Nationally and globally, Australia stands to benefit significantly from achieving an environment in which well-managed research data is made quickly and easily discoverable, accessible and re‑useable. This type of environment can improve the efficiency with which research is carried out; improve the overall quality of research data through subjecting it to greater scrutiny; and increase the potential for collaboration around data with international and private sector partners, and, perhaps most importantly for smaller research organisations, ensure the costs associated with securing the data their researchers need are minimised.
To achieve the widely recognised benefits accrued by open access arrangements, a number of pressing considerations remain, and addressing these carefully but expeditiously should be a high priority. These include consideration of privacy, commercial or security issues; the ongoing development of metadata standards; institutional readiness; the development of researcher skills; and the development of incentives that will drive cultural change.

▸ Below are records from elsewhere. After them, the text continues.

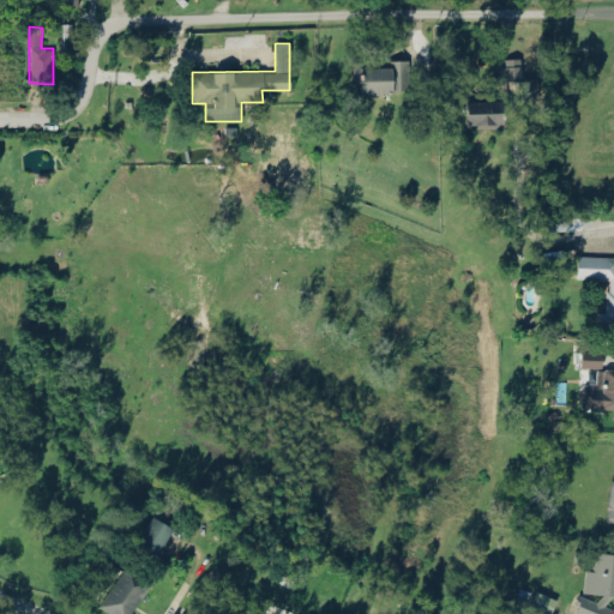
[(503,80),(521,79),(519,58),(501,59),(503,80)]
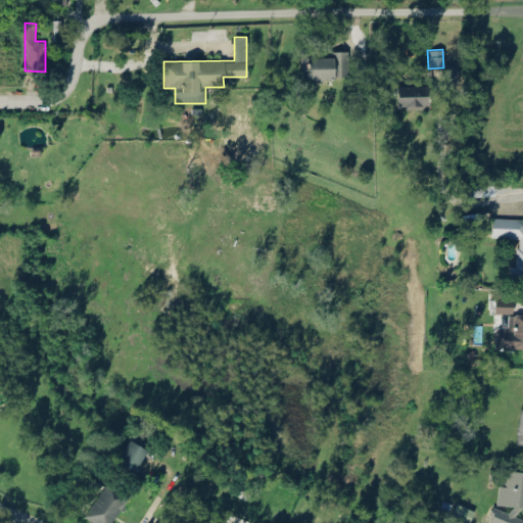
[(299,52),(346,50),(347,76),(331,77),(331,83),(326,83),(326,79),(323,82),(316,82),(314,79),(305,80),(305,76),(299,76),(299,52)]
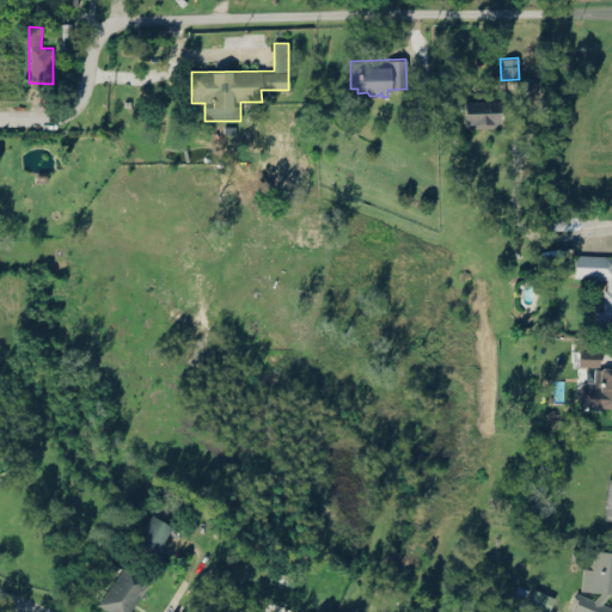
[(518,95),(534,96),(536,77),(519,77),(518,95)]
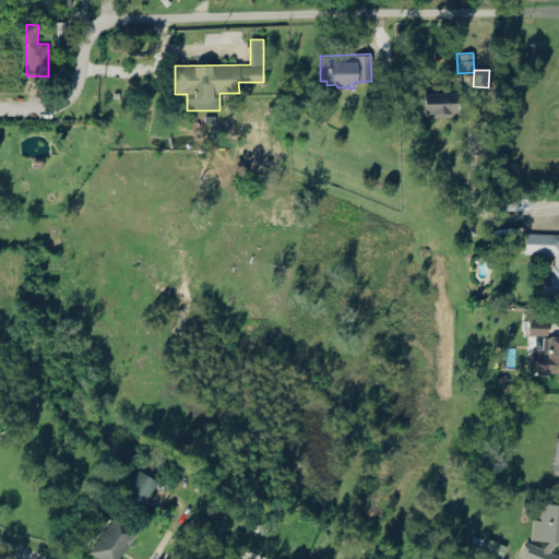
[(425,93),(459,92),(459,109),(425,111),(425,93)]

It is impossible to consider the uptake of open access policies without also ensuring the appropriate underpinning research data infrastructure is in place. Australia has positioned itself well to implement open access arrangements by investing in a range of infrastructures to support data creation and generation, management, storage, and dissemination. We now have a suite of state‑of‑the-art national capabilities that enable us to participate in the global move towards open access. In turn, this boosts Australia’s ability to conduct outstanding research on an interconnected international stage, to collaborate internationally, and to attract the best researchers from around the world.